Carpal Tunnel Syndrome and Warts:
An Iranian study of 12 patients in whom 23 hands had been diagnosed as having carpal tunnel syndrome with objective tests demonstrated a significant improvement in 48% of patients six weeks after a three week period of intercessory prayer. Again the study was limited by small numbers.
However, in a study of 45 Turkish patients who were mainly Muslims the effects of intercessory prayer was compared with control groups who received no intervention. Although participants believed in the therapeutic effects of prayer, when they did not trust the intercessor, prayer had no effect on their warts and there was no difference in healing between the groups. Such a study emphasises the potential problem with “laboratory-based” prayer.

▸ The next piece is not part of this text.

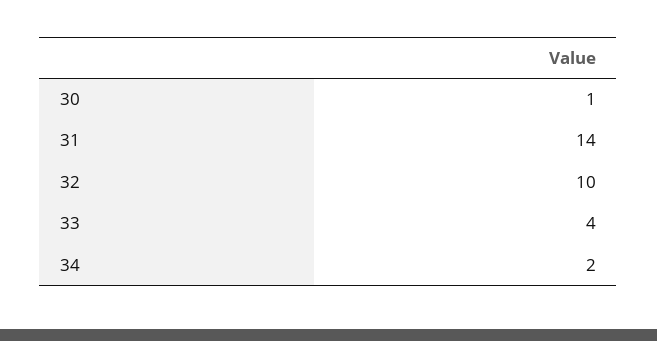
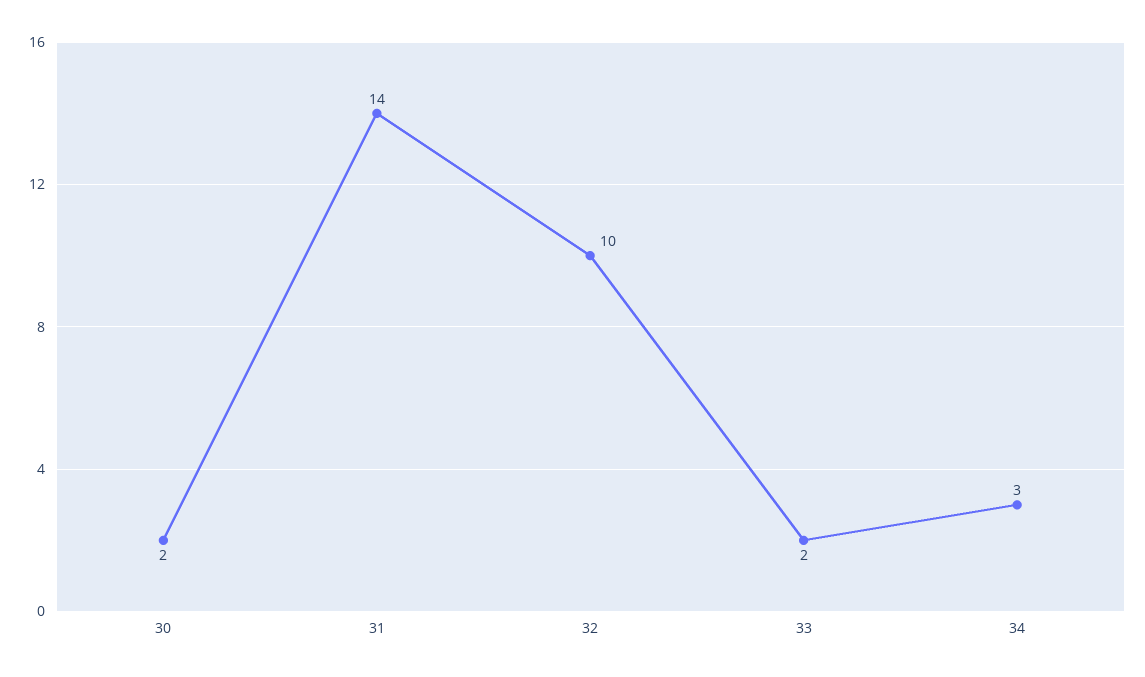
30: 1 -> 2
33: 4 -> 2
34: 2 -> 3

There is a distinct difference between prayer studies conducted in the West and those largely emanating from Iran. In the West there has been a drive to demonstrate that prayer has a clinical effect comparable to drugs and so to act as a proof of a “higher being” or of some extra-corporeal force influencing health. In Iran the discourse has been about the benefits of prayer as a psychological support and the need for clinicians to be open to these effects and even to actively pray for their patients. There is, of course, a place for both approaches, but it is to be hoped that a more open mind will be seen in western hospitals where prayer and spiritual support for patients are brought centre stage rather than considered something from a previous age. Clearly there are links between feelings of isolation and the benefits that a sense of spiritual well-being can bring and this is likely to play a part in the apparent benefits of prayer.  Of course rigorous studies are needed but they need to be conducted in an appropriate way which takes account of the expertise related to prayer which exists in the religious world.